Alexis Pinturaultà Franceinfo: sport
Je veux retrouver du tonus, de l'explosivité dans ma manière de skier. Atteindre aussi un taux d'adrénaline élevé. Toutes ces choses qui m'ont toujours caractérisé. Si j'arrive à retrouver tout ça, je pourrais me battre avec les meilleurs.
Justement, pour y parvenir, qu'est-ce que vous avez changé dans votre préparation ? On sait déjà que Stéphane Quittet [ancien reponsable du groupe technique, de 2007 à 2016] réintègre votre staff, en remplacement de Fabien Munier...
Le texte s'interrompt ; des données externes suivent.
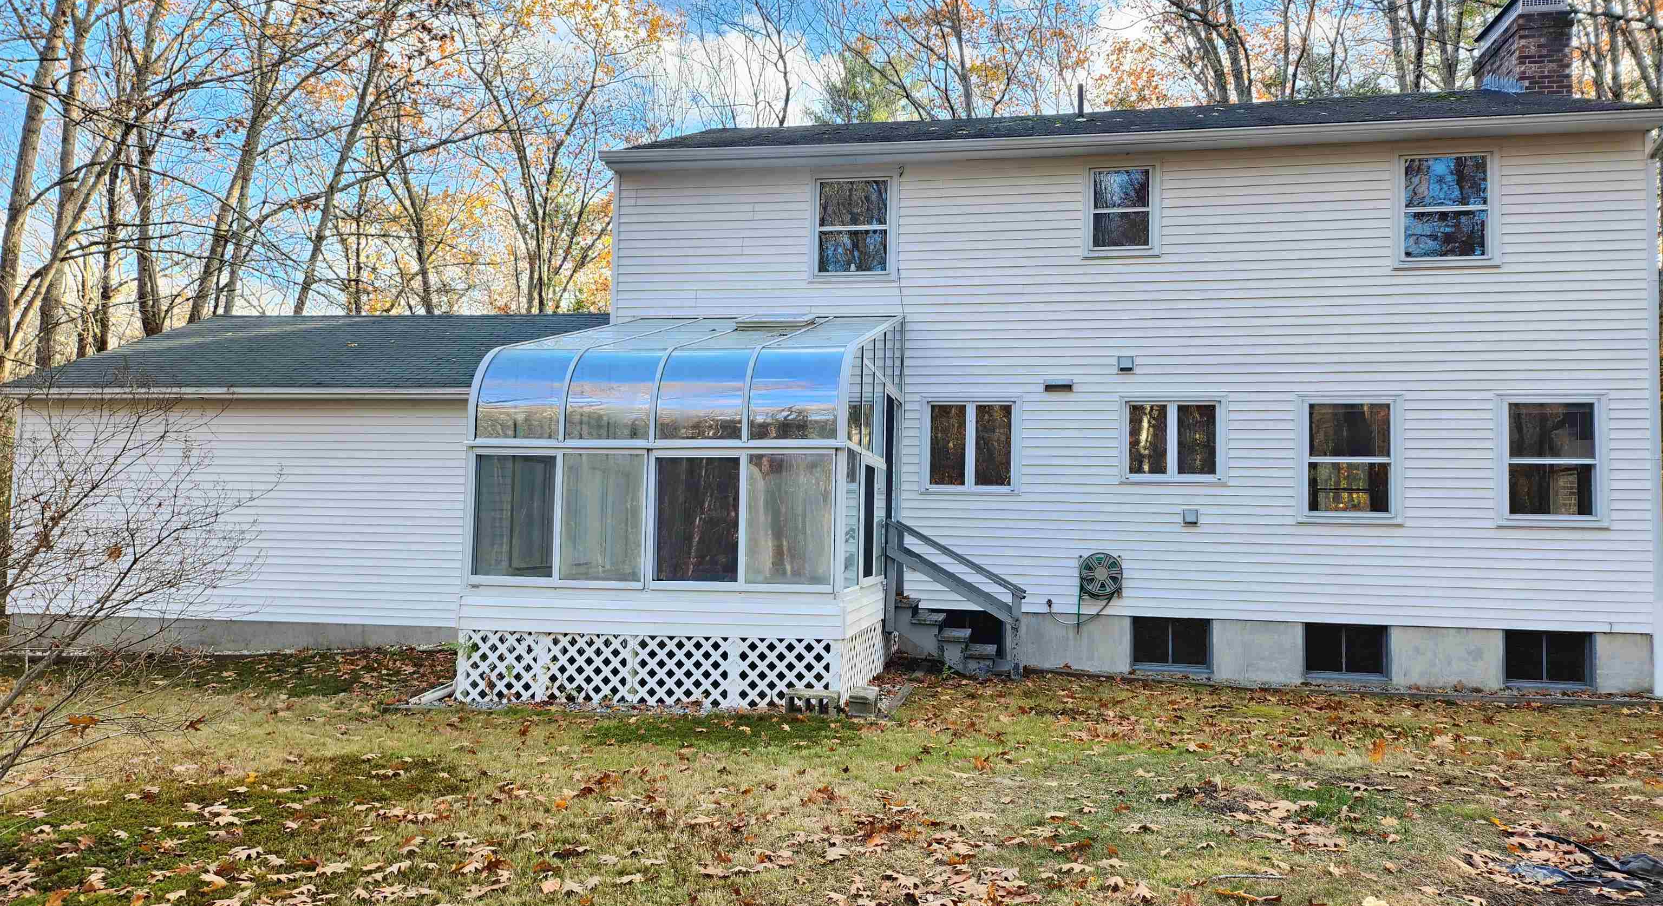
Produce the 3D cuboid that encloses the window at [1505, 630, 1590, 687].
[{"bbox_3d":[7.353,2.119,11.841,0.816,0.592,0.100,0,-4,10],"label":"window"}]

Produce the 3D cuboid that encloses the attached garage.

On garde le modèle, ce sont surtout les personnes qui ont évolué. Chacun va devoir trouver sa place, on a des manières différentes de fonctionner. Stéphane, déjà, ce que j'ai toujours apprécié chez lui, c'est son calme. Nous sommes toujours dans la tempête. Son tempérament va faire énormément de bien. Le deuxième point intéressant, c'est sa formation dans la préparation mentale. Quand quelque chose ne va pas, il va me tirer les vers du nez. Je réfléchissais surtout, avec David [Chastan], à une personne, un caractère. Plus qu'un entraîneur pur et technique, j'ai déjà Nicolas [Thoule] pour ça, il me fallait surtout quelqu'un capable d'organiser et de structurer.
Désormais, j'ai aussi deux techniciens au lieu d'un seul : l'un sur la vitesse et l'autre sur la technique. Ils ne travaillent plus du tout de la même manière comme il y a deux personnes. Par ailleurs, je voulais aussi avoir une connexion beaucoup plus étroite avec Head [son équipementier officiel de skis], pour échanger tous les jours sur ce que l'on doit tester, mettre en place et quels en sont les retours.
Enfin, on imagine que l'échéance des Mondiaux chez vous, à Courchevel et Méribel du 6 au 19 février, sera le point d'orgue de votre saison et un moment particulier...
Oui, clairement. Je ne peux pas dire : "Je vais aller aux Mondiaux sans aucun objectif !". Mais pour moi, ça reste difficile de mettre du concret dessus. J'étais tellement à la ramasse l'année dernière qu'il faut que je retrouve pas mal de choses pour pouvoir construire cette quinzaine. Bien entendu, j'ai à cœur d'arriver là-bas dans les meilleures dispositions.